Investors Lose Key Advocate In Case on Financial Crimes
Tuesday, June 12, 2007
The top law enforcement officers in Arkansas and New Jersey did it.
So did professors in Tulsa and pension funds in New York, Alabama, and Michigan.
Yet when it came time yesterday to file court briefs favoring investors in a once-in-a-generation securities law dispute, the U.S. solicitor general remained on the sidelines. A deadline passed with no word from Paul D. Clement, the Bush administration's liaison to the Supreme Court.
By keeping silent, Clement rejected a plea from the Securities and Exchange Commission to throw the government's weight behind investors, producing howls from plaintiff lawyers, unions and senior House Democrats.
At issue in the coming Supreme Court case is whether shareholders can sue bankers, lawyers and accountants who help their corporate clients get away with financial malfeasance but do not make misleading public statements in the process. The dispute is worth billions of dollars to corporate America -- and to lawyers who represent plaintiffs in class-action cases.

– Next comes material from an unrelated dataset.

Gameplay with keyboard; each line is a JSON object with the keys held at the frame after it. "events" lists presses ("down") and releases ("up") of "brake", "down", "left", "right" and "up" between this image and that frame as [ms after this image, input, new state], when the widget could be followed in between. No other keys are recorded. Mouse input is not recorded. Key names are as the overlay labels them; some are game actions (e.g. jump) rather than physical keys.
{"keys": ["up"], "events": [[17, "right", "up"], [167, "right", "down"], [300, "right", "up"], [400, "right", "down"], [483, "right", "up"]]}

Earlier this month, the five-member SEC voted to prepare legal papers supporting investors in the lawsuit, to be heard in the court's next term. But Treasury Department officials adopted an opposing view, citing industry complaints that lawsuits put U.S. companies at a disadvantage to foreign rivals. The solicitor general's office, responsible for representing the federal government's position at the high court, found itself in the middle of an inter-agency squabble.
Representatives for the SEC and the Treasury declined to comment yesterday even as advocates on both sides of the issue amplified their views.
"Without this tool to address fraudulent activity by business partners and service providers to public companies, we will lose an important deterrent to financial wrongdoing," Reps. Barney Frank (D-Mass.), George Miller (D-Calif.) and Brad Sherman (D-Calif.) wrote in a letter delivered to Clement and SEC officials yesterday.
In essence, the Supreme Court ruling in the current case will determine third-party liability in a string of cases, including whether Enron investors and plaintiff lawyer William S. Lerach can jump-start a stalled case against Merrill Lynch and Barclays. The University of California, lead plaintiff in that $7 billion case involving the 2001 Enron collapse, filed court papers yesterday supporting the investors' position.
"It would be really tragic for America's investors to have our government turn against them in a case as noteworthy as Enron," former SEC chairman Arthur Levitt said in an interview. "The SEC's stand on behalf of investors is the appropriate position."
In a prepared statement, the U.S. Chamber of Commerce predicted a "legal free-for-all" if plaintiff lawyers were allowed to proceed in such cases. Peter J. Wallison, a scholar at the American Enterprise Institute, fumed in an interview that if government sides against business interests, "it will be disastrous for the country's economy."
It remains unclear whether Clement will continue to remain silent or whether he will submit court papers supporting investment banks in the Supreme Court case. In the dispute, investors are seeking permission to move forward with a lawsuit against Scientific-Atlanta and Motorola for allegedly helping Charter Communications conceal financial woes.
Briefs in favor of business are due in a month. A Justice Department spokesman declined to comment yesterday on the solicitor general's next step.